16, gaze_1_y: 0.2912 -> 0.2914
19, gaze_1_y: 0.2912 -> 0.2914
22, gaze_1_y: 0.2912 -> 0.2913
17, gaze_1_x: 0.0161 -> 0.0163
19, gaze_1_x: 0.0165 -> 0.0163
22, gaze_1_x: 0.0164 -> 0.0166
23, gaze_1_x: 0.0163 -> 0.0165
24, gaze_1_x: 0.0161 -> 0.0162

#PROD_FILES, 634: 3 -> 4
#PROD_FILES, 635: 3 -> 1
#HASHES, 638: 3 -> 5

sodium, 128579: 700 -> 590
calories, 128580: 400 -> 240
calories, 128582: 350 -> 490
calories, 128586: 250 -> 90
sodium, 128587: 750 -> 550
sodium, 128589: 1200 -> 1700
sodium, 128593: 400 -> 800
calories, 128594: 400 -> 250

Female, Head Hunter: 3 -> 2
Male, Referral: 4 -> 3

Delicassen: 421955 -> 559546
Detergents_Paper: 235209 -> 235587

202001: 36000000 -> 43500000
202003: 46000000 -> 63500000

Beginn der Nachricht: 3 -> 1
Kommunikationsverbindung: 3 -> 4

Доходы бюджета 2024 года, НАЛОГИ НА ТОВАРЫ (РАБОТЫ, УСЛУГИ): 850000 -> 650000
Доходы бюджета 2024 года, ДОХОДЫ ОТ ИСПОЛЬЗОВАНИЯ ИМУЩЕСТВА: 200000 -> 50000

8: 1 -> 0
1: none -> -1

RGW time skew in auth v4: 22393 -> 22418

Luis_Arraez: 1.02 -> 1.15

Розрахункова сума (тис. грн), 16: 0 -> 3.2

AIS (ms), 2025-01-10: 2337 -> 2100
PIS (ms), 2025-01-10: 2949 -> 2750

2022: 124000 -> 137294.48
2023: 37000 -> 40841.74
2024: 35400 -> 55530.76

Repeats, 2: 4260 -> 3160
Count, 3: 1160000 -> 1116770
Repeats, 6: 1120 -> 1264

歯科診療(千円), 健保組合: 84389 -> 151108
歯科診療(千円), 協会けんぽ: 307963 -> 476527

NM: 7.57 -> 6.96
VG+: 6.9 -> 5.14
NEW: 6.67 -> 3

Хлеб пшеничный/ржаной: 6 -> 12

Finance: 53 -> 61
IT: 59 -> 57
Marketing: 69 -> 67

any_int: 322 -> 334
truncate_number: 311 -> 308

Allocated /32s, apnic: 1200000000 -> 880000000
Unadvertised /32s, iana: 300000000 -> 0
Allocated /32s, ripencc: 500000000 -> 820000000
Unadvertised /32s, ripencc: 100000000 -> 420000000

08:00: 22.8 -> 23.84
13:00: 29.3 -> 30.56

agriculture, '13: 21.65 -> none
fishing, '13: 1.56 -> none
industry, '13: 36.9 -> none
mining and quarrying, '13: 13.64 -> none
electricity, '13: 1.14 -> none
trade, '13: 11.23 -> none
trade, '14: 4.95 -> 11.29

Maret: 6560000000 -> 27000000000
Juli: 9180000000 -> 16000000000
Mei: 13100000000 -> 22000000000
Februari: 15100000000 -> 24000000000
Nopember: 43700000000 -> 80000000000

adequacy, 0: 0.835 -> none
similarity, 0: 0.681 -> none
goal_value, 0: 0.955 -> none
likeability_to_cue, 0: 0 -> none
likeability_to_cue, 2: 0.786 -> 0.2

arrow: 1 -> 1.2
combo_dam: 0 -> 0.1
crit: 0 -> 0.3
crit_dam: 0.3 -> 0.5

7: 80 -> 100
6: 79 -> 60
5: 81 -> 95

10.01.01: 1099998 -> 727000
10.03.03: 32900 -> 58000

=====

*Exercise goal*
Each line from the one containing "Allocated /32s, apnic: 1200000000" through the end of the listing above should be copied exactly, with no other line included.

*Your solution*
Allocated /32s, apnic: 1200000000 -> 880000000
Unadvertised /32s, iana: 300000000 -> 0
Allocated /32s, ripencc: 500000000 -> 820000000
Unadvertised /32s, ripencc: 100000000 -> 420000000

08:00: 22.8 -> 23.84
13:00: 29.3 -> 30.56

agriculture, '13: 21.65 -> none
fishing, '13: 1.56 -> none
industry, '13: 36.9 -> none
mining and quarrying, '13: 13.64 -> none
electricity, '13: 1.14 -> none
trade, '13: 11.23 -> none
trade, '14: 4.95 -> 11.29

Maret: 6560000000 -> 27000000000
Juli: 9180000000 -> 16000000000
Mei: 13100000000 -> 22000000000
Februari: 15100000000 -> 24000000000
Nopember: 43700000000 -> 80000000000

adequacy, 0: 0.835 -> none
similarity, 0: 0.681 -> none
goal_value, 0: 0.955 -> none
likeability_to_cue, 0: 0 -> none
likeability_to_cue, 2: 0.786 -> 0.2

arrow: 1 -> 1.2
combo_dam: 0 -> 0.1
crit: 0 -> 0.3
crit_dam: 0.3 -> 0.5

7: 80 -> 100
6: 79 -> 60
5: 81 -> 95

10.01.01: 1099998 -> 727000
10.03.03: 32900 -> 58000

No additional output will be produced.